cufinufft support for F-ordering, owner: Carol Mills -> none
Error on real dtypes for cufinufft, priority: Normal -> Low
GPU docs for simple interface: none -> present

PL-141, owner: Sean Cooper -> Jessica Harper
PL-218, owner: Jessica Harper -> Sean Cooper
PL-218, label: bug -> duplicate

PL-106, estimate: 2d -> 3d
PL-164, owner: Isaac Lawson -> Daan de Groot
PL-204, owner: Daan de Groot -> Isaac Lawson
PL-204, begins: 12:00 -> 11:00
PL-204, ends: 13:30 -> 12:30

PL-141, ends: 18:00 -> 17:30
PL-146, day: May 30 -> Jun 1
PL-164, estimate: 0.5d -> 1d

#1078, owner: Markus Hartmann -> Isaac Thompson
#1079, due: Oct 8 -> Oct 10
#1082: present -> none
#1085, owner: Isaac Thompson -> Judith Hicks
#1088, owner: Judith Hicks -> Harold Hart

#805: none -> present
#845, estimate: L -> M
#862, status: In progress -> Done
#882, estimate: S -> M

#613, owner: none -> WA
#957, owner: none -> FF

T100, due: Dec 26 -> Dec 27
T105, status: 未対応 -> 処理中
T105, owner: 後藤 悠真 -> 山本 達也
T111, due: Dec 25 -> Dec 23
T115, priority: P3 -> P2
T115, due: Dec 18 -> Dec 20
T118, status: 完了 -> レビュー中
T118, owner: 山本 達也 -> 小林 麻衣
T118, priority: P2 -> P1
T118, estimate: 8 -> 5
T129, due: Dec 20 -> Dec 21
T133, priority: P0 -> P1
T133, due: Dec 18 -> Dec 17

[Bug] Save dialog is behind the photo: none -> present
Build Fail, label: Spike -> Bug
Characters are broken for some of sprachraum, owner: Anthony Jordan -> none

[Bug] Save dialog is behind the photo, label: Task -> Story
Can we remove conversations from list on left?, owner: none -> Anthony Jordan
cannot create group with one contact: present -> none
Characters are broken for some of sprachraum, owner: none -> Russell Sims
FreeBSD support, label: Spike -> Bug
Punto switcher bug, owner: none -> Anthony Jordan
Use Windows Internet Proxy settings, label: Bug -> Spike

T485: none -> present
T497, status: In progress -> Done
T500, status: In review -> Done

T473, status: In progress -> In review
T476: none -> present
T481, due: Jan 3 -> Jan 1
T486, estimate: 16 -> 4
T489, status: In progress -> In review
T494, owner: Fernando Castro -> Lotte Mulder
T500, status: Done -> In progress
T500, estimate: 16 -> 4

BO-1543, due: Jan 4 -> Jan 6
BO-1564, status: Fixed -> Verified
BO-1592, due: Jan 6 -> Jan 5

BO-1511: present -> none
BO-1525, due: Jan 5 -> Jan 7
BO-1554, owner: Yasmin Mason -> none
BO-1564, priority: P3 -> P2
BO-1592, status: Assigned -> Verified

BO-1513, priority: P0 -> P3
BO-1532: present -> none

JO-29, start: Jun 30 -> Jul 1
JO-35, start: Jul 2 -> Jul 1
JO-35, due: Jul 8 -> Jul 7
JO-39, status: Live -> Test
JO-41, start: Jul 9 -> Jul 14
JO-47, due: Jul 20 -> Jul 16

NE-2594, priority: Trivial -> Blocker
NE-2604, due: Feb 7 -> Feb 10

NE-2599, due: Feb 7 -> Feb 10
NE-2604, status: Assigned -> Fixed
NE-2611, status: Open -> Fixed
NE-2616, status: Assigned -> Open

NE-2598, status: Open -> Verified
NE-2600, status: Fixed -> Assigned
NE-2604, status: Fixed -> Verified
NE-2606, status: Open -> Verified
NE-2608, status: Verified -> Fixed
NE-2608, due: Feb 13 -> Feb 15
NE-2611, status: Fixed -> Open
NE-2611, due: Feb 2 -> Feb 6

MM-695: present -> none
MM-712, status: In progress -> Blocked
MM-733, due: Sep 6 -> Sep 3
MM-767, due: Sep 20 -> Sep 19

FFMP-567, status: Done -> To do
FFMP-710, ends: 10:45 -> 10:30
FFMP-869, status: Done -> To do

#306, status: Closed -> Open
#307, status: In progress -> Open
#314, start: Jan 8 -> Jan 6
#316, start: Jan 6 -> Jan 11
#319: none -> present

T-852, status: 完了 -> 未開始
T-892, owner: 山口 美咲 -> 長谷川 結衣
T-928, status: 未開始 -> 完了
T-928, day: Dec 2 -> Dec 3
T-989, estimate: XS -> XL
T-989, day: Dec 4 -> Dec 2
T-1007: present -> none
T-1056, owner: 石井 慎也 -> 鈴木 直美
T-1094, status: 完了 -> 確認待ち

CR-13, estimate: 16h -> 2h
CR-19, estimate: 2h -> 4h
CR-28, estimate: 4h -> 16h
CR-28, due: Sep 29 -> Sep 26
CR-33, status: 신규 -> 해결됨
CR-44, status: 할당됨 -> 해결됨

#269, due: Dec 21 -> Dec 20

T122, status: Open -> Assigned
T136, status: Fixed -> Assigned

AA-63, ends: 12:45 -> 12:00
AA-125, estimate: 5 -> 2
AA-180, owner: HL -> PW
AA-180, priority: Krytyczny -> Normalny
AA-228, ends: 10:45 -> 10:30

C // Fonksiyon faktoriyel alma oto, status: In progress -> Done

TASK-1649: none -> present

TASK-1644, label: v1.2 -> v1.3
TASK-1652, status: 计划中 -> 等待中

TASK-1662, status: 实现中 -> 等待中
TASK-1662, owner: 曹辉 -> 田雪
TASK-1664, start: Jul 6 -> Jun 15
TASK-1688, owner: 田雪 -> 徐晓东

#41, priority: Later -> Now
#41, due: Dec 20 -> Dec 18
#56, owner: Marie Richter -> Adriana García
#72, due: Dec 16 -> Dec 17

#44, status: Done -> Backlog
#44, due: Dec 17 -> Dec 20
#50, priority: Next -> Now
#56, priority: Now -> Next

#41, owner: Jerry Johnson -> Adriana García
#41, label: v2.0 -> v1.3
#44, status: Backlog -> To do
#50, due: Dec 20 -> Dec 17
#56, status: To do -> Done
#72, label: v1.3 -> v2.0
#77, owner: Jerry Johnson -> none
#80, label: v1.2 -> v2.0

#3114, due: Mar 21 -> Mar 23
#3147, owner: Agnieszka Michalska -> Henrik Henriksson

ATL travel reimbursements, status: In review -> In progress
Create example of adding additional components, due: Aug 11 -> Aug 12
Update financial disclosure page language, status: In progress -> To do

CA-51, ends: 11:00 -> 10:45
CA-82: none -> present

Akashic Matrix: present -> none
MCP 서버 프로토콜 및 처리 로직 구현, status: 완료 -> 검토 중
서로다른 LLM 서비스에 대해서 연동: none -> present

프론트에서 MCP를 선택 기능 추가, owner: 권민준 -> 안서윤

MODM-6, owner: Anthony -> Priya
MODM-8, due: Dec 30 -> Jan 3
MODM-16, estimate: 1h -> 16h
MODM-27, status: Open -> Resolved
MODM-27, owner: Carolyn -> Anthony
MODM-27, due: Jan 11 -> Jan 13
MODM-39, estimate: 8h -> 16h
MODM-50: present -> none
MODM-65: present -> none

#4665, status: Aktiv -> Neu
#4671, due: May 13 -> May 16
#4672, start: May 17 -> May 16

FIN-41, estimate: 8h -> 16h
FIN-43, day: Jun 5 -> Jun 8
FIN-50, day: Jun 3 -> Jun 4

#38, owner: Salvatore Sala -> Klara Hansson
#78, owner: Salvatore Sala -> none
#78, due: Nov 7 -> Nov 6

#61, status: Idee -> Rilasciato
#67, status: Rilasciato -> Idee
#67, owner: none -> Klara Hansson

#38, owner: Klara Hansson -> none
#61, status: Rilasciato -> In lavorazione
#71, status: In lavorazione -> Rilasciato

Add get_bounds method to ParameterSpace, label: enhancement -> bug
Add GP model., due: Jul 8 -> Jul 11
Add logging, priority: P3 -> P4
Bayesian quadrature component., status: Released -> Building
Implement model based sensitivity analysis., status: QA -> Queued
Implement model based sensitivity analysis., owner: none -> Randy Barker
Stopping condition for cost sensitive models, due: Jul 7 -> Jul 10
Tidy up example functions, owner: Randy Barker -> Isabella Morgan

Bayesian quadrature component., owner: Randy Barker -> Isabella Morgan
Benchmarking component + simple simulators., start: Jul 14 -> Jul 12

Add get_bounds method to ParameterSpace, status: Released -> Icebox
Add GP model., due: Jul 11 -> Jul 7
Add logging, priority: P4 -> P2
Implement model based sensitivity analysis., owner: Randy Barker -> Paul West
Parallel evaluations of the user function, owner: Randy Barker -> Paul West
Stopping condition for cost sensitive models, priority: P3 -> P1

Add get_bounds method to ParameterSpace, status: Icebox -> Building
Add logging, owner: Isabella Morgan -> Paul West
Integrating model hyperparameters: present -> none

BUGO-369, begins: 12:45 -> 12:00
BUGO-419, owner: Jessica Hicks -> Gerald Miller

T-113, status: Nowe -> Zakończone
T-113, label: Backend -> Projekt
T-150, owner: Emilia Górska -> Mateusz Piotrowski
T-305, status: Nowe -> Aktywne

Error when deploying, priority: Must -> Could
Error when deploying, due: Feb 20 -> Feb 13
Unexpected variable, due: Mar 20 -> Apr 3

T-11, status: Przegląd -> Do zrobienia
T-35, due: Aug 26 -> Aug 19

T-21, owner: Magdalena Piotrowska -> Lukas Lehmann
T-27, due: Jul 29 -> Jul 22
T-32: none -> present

▶ ABOUT THIS TASK: Please output exactly the lines between the one holding "MM-733, due: Sep 6 -> Sep 3" and the one holding "T-852, status: 完了 -> 未開始" in the records above, inclusive, and nothing more.

▶ EXPECTED ANSWER:
MM-733, due: Sep 6 -> Sep 3
MM-767, due: Sep 20 -> Sep 19

FFMP-567, status: Done -> To do
FFMP-710, ends: 10:45 -> 10:30
FFMP-869, status: Done -> To do

#306, status: Closed -> Open
#307, status: In progress -> Open
#314, start: Jan 8 -> Jan 6
#316, start: Jan 6 -> Jan 11
#319: none -> present

T-852, status: 完了 -> 未開始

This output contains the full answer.